Рейн переваривает услышанное.
– Здорово придумано! – произносит он наконец одобрительно.
Бизнес на такие плоские комплименты не реагирует. Он выше их. В его махинациях без маленьких хитростей не обойтись, и дело это настолько обыденное, что говорить тут не о чем.
Они подходят к воротам дома, где живет Рейн.
Едва войдя во двор, Бизнес тут же прижимается к стене, чтобы никто не заприметил его невзначай. Затем он передает сумку Рейну. Если теперь кто-то и увидит их, то он, Велло Вирма, или Бизнес, ничего сюда не приносил и знать ничего не знает.

Бизнес внимательным взглядом обводит сараи, поленницу, кусты, мусорные ящики.
«Чисто-пусто, как накануне сотворения мира!» – он вполне доволен обстановкой и тут же, тоном не терпящим возражений, командует:
– Быстро в подвал!
Они поднимаются на несколько ступенек вверх, а затем снова спускаются по полутемной подвальной лестнице. В нос шибает затхлостью и сырой землей.
Рейн на ощупь находит выключатель. Под потолком слабым желтоватым светом загорается одинокая лампочка.
По обе стороны прохода кое-как сбитые щелястые двери, за ними крохотные закутки. Внимание ребят привлекает массивный неуклюжий каток для белья, за ним бочки, какие-то ящики, спинка железной кровати и красные пластмассовые санки. Но Бизнесу здесь явно не нравится.
– А ваш подвал где? – спрашивает он.
– Здесь! – Рейн указывает в тупик, на дверь, запертую на висячий замок.

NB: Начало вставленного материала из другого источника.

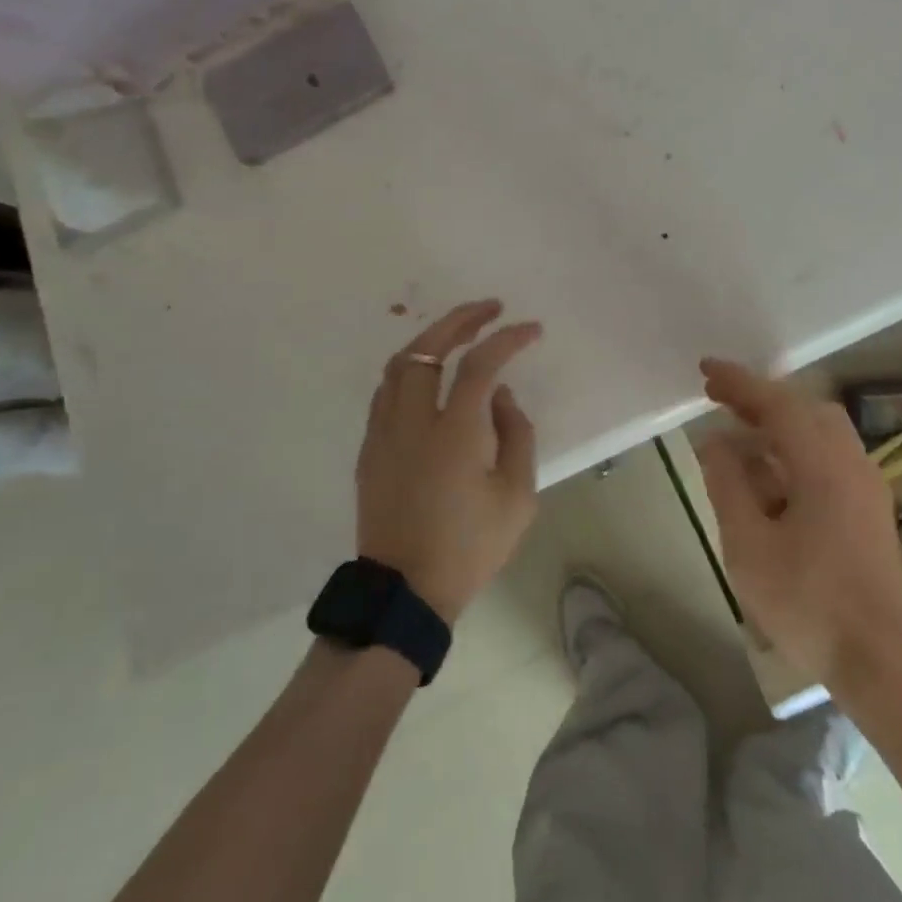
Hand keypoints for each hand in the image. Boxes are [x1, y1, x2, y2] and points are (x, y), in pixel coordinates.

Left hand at [356, 300, 542, 622]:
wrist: (405, 593)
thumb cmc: (469, 547)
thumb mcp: (517, 498)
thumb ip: (516, 435)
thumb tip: (500, 397)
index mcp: (454, 433)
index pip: (480, 365)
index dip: (507, 339)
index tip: (531, 329)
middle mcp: (413, 422)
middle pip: (427, 348)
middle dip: (460, 319)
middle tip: (489, 308)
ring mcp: (384, 433)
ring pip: (398, 365)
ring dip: (430, 339)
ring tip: (458, 333)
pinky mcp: (370, 449)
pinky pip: (387, 392)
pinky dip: (410, 369)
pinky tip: (429, 375)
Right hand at [696, 358, 901, 688]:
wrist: (879, 661)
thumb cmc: (808, 602)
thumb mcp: (749, 544)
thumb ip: (728, 483)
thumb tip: (715, 440)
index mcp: (823, 464)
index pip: (777, 403)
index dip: (739, 383)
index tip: (706, 369)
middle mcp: (850, 462)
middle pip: (803, 409)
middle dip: (759, 399)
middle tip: (718, 400)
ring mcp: (866, 485)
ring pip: (820, 431)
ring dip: (778, 424)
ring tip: (739, 435)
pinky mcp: (869, 508)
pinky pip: (829, 456)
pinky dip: (795, 449)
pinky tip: (770, 475)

Рядом с дверью навалены ящики.
– Ваши? – Бизнес кивком головы указывает на ящики.
– Наши. Не помещаются в подвал.
– Ага. Ясненько. Так и сделаем! – решает Бизнес. Он снимает верхний ящик, проверяет, пуст ли нижний, и велит Рейну поставить в него сумку, а потом, как крышкой, накрывает все сверху ящиком.
– Порядок. Унесу сам, – Бизнес протягивает Рейну руку, и Рейн ощущает в своей ладони что-то – ого, целый блок жевательной резинки.

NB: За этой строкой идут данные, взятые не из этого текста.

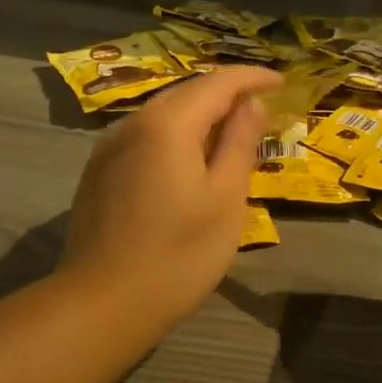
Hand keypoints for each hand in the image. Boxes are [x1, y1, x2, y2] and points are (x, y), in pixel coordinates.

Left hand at [60, 65, 280, 332]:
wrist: (102, 304)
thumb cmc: (178, 254)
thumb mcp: (225, 199)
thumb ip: (239, 143)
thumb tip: (251, 104)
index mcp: (167, 125)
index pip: (217, 83)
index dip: (252, 78)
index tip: (282, 82)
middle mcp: (133, 123)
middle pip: (187, 93)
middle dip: (227, 94)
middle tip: (262, 108)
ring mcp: (110, 147)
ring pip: (164, 114)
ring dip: (201, 115)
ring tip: (232, 134)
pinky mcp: (99, 172)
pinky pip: (146, 136)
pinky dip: (176, 136)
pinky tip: (191, 160)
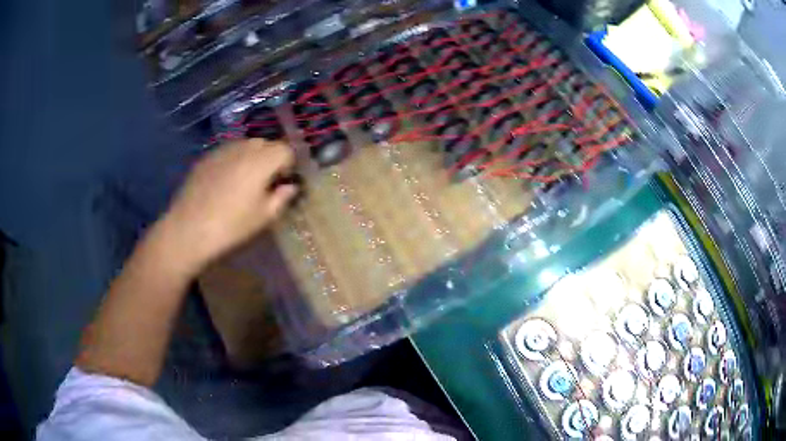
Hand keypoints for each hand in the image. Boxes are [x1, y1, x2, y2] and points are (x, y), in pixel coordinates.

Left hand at [155, 139, 297, 274]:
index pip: (286, 149)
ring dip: (251, 157)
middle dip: (271, 157)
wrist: (189, 229)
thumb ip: (281, 197)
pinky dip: (233, 161)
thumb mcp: (263, 218)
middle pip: (265, 143)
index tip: (283, 182)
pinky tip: (224, 183)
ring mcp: (222, 150)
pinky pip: (227, 152)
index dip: (289, 164)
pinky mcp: (205, 158)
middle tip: (266, 181)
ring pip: (245, 145)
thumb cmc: (231, 226)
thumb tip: (289, 186)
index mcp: (261, 161)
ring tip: (244, 180)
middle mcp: (243, 148)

– Знаешь, Длинный звал к себе завтра. Ну пока! – Бизнес неторопливо, ленивым шагом поднимается по лестнице.
Рейн разворачивает пакетик жвачки, сует пахнущую мятой полоску за щеку и принимается жевать.

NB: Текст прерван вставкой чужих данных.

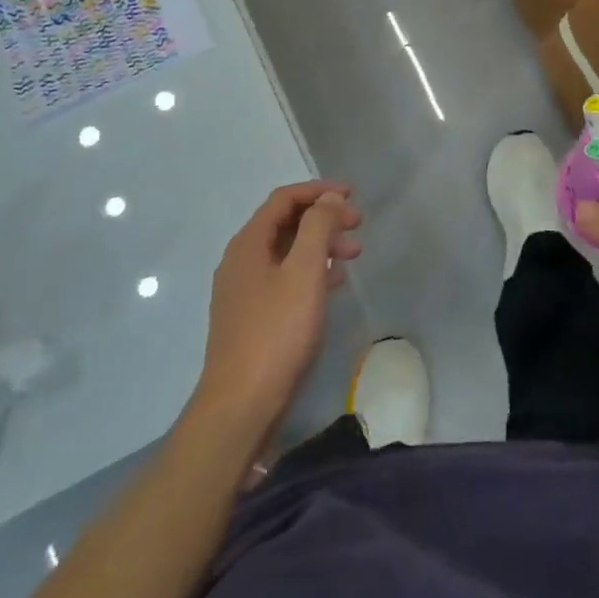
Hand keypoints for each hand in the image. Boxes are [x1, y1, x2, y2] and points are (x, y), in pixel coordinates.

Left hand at [191, 182, 361, 442]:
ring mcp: (243, 291)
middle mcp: (241, 260)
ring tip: (354, 255)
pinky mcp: (251, 318)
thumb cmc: (276, 333)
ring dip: (320, 245)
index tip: (352, 195)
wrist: (240, 406)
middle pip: (285, 223)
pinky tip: (333, 283)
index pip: (284, 199)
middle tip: (358, 226)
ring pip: (286, 252)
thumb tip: (329, 199)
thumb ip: (318, 228)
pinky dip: (311, 271)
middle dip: (323, 218)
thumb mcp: (304, 273)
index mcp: (249, 243)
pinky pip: (284, 278)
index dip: (319, 191)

«Ильмар, значит, звал… Интересно, в честь чего? Пришла бы Рийна тоже…»
Рейн идет домой.
Завтра по математике контрольная… Надо кое-что повторить. А вечером заскочить в мастерскую за фотоаппаратом. Интересно, сколько сдерут? Впрочем, от двадцати рублей должно бы и остаться кое-что, и это кое-что можно будет растратить в магазине фототоваров! Хорошо все-таки человеку денежному строить планы! Да-а… Ну хватит! Куда же подевалась математика? Так… вот она! Тебя же ищет не доищется юный любознательный десятиклассник… Любопытно, что они устроят «воронятам»?.. И где же мои возлюбленные прогрессии да логарифмы?